Jun 8, 2007 — by LinuxDevices Staff — from the LinuxDevices Archive — 1 views

Crossbow Technology will demonstrate its tiny XScale-based platform for wireless sensing, at the Sensors Expo tradeshow next week. The Imote2 is supported by a 2.6.14 Linux port from Intel's Mote 2 project, and will soon gain support for .NET Micro Framework, Microsoft's new low-end embedded platform.

(Click for larger view of the Imote2 sensor platform)

According to Crossbow, the 1.9 x 1.4-inch Imote2 board targets “compute-intensive” wireless sensor network applications such as digital imaging and industrial vibration monitoring. Based on a PXA271 XScale processor, it is equipped with 256KB of SRAM, 32MB of SDRAM, and 32MB of flash memory. Wireless communications are provided by an on-board ZigBee (IEEE 802.15.4) wireless radio with an antenna tuned to the 2.4 GHz band.


Imote2 wireless sensor platform block diagram

The module supports low voltage (0.85V) operation, and its processor's clock rate scales from 13 to 416 MHz, making it well suited for battery-powered applications, the company said.

The Imote2 is based on technology licensed from Intel's Mote 2 initiative, Crossbow said.

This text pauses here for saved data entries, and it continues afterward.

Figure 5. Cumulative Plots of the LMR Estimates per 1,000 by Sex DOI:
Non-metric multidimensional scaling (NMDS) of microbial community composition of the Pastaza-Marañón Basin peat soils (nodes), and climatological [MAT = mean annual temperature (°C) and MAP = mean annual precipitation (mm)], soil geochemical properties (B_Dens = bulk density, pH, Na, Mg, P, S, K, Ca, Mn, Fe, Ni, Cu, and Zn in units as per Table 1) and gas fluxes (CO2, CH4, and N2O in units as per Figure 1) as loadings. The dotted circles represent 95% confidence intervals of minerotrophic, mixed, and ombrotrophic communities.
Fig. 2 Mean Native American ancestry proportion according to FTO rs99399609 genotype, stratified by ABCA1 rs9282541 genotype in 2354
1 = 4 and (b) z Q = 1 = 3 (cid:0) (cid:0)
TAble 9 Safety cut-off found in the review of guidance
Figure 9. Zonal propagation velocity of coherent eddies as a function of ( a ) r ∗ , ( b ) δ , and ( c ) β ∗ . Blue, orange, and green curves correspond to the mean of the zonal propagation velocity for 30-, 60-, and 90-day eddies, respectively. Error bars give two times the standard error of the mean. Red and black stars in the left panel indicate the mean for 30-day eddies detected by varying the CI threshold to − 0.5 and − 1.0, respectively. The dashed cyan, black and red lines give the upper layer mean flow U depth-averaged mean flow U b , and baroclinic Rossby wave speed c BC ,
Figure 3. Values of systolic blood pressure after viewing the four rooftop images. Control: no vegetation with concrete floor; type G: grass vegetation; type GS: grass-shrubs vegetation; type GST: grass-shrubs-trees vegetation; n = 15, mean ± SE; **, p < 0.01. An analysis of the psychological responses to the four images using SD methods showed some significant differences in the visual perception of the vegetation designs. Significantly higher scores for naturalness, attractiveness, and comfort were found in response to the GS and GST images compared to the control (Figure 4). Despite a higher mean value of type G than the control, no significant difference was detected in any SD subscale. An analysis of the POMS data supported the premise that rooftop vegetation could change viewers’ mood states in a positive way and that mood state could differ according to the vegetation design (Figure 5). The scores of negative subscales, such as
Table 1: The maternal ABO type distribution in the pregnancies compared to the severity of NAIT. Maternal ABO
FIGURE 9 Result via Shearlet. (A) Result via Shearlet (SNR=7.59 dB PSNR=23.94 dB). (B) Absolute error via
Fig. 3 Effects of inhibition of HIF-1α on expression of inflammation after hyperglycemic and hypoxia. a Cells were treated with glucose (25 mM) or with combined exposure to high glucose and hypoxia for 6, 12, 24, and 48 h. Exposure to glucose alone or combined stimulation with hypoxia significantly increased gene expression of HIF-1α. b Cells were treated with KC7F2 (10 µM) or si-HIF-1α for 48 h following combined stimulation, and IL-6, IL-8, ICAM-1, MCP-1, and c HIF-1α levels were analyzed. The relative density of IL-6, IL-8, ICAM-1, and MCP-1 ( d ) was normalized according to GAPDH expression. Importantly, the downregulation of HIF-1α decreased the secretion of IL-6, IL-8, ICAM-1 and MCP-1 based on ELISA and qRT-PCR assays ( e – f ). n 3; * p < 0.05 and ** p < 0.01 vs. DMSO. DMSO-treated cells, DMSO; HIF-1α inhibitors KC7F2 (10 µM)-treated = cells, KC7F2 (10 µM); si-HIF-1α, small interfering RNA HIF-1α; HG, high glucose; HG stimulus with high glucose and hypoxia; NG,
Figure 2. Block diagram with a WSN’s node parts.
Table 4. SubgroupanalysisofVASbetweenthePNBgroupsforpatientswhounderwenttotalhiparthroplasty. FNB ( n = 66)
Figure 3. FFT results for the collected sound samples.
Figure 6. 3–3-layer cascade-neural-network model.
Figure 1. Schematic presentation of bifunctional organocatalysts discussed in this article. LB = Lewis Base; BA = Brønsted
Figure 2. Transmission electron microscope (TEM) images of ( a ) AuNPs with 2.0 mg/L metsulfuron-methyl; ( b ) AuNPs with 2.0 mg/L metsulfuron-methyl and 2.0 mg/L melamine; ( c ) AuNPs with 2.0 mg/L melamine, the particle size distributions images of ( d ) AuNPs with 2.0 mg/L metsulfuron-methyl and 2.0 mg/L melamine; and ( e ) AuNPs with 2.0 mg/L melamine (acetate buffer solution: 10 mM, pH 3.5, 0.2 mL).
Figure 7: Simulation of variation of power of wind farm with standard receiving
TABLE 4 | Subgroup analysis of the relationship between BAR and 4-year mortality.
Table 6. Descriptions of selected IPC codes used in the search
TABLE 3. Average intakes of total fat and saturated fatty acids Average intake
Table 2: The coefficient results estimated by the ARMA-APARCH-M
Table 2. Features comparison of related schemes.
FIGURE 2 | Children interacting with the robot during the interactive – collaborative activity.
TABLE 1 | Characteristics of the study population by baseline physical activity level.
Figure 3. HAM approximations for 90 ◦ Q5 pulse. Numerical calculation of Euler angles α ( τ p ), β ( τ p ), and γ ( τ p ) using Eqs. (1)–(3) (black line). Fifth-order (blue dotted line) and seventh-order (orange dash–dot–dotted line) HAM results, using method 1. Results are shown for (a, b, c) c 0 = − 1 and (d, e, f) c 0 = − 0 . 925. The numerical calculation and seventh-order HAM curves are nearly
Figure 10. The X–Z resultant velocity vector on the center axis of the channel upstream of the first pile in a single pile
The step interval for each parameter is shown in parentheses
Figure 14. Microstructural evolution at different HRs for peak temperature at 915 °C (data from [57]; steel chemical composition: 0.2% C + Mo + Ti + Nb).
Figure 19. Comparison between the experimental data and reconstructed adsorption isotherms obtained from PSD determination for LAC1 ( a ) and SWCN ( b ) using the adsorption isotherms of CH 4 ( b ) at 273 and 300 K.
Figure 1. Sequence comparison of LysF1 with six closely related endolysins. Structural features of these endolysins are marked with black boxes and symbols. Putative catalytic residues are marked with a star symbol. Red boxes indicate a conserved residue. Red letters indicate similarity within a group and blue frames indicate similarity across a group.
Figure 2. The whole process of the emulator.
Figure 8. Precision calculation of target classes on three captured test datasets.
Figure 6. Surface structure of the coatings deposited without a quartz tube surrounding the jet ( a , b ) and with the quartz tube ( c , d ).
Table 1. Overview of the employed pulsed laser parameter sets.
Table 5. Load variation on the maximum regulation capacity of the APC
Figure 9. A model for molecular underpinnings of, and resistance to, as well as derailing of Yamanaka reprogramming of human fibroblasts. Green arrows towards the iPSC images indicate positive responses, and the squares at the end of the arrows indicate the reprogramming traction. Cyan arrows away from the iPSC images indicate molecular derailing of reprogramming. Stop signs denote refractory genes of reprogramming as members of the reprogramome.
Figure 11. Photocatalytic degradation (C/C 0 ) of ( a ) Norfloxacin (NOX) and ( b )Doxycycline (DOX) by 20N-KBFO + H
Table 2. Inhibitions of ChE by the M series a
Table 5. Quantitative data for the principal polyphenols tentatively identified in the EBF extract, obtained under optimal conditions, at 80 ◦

Crossbow's Linux implementation for the Imote2 reached its stable 1.0 version number last fall, when a driver for the board's TI CC2420 Zigbee transceiver chip was added. The implementation includes a “blob” bootloader, 2.6.14 kernel, and root file system based on the Familiar distribution. Some components appear to be licensed under the Intel open source license.

Availability

Crossbow's Imote2 board is available now, as is open-source support for Linux 2.6.14, TinyOS, and SOS. Due in Q3 is an “Imote2.Builder for .NET Micro Framework” development kit, which will include three Imote2 modules, three sensor boards, Microsoft's .NET Micro Framework SDK (software development kit), and an evaluation copy of Microsoft's Visual Studio 2005 IDE (integrated development environment).